We found no sex differences for incident non-fatal stroke or acute myocardial infarction, whereas all-cause mortality rate over time was higher in men. In a report from the TECOS study, even though women had worse cardiovascular risk factor profiles and were less often treated with indicated medications, they presented lower rates of cardiovascular events, which suggested that the cardioprotective effects of female sex extended to populations with T2DM [36]. On the opposite direction, other studies have found that the excess risk of acute coronary syndrome associated with T2DM is higher in women than in men [37]. Recent research in the Northern European population points to higher absolute rates of cardiovascular complications in men, whereas the relative rates of diabetes-related cardiovascular complications are higher in women than in men [38]. However, none of these studies focused on the very elderly, and methodological differences and distinct ethnic backgrounds may underlie the apparently discordant results.

We should point out some limitations of our study: some data were not available for a number of patients due to the fact that it was carried out under real conditions of clinical care. Thus, a possible bias due to missing data cannot completely be ruled out. However, recruitment bias was not an issue in our study, since we included virtually all the nonagenarians of our region. Also, we had no access to the cause of death of the participants; therefore, we designed modified variables for the combined endpoint “major cardiovascular events and mortality” -in our study, all-cause mortality instead of cardiovascular mortality was the outcome of interest.

Conclusions

We found that in the Mediterranean population, prevalent T2DM plus established CVD independently predicted all-cause mortality as compared to the absence of both T2DM and established CVD. Established CVD and T2DM alone conferred similar mortality risks when they were present separately. These risks were of lower magnitude than the risk observed when both conditions were present.
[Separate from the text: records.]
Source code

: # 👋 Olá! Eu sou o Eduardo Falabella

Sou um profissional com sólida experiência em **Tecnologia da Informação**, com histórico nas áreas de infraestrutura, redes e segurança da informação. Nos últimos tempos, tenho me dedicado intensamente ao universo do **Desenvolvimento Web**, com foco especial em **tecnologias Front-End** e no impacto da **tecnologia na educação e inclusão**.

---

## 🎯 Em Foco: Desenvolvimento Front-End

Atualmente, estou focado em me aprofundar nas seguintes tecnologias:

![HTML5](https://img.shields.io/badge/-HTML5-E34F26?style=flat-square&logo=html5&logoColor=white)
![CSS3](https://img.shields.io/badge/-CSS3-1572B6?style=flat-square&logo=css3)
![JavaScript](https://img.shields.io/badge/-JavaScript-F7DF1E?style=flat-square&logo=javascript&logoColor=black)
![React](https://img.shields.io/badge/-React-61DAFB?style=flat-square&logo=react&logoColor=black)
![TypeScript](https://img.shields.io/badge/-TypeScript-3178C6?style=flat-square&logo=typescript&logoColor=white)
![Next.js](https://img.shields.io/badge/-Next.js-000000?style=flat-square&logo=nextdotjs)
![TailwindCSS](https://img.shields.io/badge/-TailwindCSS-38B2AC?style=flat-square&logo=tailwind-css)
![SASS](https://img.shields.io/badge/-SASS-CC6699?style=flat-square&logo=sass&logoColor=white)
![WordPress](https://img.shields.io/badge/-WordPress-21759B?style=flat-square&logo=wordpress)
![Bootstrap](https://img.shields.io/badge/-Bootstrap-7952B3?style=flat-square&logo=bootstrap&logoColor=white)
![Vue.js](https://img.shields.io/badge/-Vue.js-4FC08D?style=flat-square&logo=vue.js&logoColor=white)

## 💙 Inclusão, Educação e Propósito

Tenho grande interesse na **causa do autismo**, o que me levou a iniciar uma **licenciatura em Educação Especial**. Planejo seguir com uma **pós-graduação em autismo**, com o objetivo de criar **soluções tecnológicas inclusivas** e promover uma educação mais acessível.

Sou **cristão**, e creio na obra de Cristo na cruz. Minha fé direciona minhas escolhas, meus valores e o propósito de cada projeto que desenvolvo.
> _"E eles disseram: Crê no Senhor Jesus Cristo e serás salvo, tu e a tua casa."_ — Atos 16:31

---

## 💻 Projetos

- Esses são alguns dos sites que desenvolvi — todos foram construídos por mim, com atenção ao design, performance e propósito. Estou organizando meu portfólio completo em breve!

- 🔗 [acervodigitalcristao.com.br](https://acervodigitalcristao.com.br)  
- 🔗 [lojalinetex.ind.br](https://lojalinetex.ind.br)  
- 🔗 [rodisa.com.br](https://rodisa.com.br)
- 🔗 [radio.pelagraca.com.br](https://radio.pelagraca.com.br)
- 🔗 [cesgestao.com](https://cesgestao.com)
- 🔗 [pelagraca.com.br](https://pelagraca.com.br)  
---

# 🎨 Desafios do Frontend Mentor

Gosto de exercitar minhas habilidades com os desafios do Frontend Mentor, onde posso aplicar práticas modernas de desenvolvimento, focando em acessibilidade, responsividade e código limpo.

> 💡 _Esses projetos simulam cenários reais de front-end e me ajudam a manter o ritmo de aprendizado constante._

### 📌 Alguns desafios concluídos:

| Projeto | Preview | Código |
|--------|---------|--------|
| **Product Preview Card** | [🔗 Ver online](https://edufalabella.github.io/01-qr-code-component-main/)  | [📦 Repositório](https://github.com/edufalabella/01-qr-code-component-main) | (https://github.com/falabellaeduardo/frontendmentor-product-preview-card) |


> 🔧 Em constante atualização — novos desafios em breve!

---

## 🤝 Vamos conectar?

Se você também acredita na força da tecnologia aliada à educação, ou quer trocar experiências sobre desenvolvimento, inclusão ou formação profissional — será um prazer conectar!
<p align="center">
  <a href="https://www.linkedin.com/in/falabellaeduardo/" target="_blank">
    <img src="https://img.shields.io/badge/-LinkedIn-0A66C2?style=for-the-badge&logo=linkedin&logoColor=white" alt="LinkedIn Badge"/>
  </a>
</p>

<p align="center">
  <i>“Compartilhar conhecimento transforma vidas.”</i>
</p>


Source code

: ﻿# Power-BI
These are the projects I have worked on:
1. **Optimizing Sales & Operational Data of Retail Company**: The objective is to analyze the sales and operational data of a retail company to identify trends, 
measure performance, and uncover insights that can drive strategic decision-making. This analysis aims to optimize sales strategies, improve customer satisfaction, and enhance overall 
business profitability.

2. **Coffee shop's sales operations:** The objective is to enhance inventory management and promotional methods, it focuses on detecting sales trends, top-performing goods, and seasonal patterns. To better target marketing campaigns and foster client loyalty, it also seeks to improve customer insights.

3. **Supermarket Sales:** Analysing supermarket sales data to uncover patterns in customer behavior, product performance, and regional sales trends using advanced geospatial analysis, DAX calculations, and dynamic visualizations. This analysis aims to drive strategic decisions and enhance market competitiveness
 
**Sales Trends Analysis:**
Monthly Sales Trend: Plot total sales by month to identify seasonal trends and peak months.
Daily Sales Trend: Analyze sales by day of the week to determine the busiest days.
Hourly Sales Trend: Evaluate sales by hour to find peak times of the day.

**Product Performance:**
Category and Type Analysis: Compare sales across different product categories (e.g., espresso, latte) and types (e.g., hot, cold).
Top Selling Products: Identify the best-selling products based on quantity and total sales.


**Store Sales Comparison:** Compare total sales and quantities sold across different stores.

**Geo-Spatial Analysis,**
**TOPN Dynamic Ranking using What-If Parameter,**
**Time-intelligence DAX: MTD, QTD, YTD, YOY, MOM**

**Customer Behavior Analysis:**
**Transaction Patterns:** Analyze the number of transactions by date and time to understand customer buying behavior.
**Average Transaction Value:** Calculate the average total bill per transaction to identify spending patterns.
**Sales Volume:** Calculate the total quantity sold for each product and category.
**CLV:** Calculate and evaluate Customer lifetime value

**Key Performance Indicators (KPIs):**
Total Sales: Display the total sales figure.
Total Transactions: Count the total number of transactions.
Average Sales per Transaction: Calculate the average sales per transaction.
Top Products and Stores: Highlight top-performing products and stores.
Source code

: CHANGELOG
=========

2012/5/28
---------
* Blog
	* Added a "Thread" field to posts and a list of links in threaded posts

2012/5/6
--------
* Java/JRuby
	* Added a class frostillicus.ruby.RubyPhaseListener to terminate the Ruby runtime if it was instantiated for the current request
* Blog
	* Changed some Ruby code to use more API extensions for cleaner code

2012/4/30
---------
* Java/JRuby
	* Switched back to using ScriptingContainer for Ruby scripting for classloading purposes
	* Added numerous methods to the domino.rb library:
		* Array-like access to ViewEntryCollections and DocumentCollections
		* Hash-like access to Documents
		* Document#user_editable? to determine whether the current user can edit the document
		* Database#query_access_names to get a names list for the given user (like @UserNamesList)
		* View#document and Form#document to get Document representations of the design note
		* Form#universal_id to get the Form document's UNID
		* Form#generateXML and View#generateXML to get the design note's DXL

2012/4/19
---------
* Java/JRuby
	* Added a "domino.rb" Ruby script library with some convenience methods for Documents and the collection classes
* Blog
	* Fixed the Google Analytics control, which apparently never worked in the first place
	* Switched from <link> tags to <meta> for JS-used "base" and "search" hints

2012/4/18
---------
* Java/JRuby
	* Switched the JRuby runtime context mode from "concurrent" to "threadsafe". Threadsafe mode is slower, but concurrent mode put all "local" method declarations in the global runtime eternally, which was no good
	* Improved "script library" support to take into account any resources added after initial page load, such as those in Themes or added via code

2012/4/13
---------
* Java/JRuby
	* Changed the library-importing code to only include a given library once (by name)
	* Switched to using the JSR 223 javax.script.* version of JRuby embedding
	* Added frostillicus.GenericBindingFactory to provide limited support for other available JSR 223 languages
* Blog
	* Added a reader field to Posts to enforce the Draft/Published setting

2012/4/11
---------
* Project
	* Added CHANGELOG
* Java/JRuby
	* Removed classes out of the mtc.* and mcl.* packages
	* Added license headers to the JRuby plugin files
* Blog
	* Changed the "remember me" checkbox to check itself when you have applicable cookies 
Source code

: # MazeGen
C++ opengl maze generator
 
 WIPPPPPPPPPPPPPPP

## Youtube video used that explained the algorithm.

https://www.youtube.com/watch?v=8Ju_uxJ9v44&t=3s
People with established CVD without T2DM presented higher rates of all-cause mortality and heart failure than people with T2DM without established CVD, but a lower rate of non-fatal acute myocardial infarction. While men presented significantly higher rates of all-cause mortality in each group, we found no sex differences for incident non-fatal stroke or non-fatal acute myocardial infarction. Additional research is needed to fully understand the impact of cardiovascular risk factors and the most suitable approach to their clinical management in the very elderly in both Mediterranean and non-Mediterranean populations.